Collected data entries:
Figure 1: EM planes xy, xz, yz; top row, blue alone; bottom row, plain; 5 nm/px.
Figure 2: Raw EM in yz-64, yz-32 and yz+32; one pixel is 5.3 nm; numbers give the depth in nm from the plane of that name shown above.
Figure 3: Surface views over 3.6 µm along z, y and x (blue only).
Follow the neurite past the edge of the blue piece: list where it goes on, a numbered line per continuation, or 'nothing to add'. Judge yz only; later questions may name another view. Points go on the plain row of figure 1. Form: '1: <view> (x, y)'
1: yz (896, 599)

Problem to solve
Would you restate word for word every line from the one holding "Figure 3: Surface" to the end of the entries, both ends included?

Solution to this exercise
Figure 3: Surface views over 3.6 µm along z, y and x (blue only).
Follow the neurite past the edge of the blue piece: list where it goes on, a numbered line per continuation, or 'nothing to add'. Judge yz only; later questions may name another view. Points go on the plain row of figure 1. Form: '1: <view> (x, y)'
1: yz (896, 599)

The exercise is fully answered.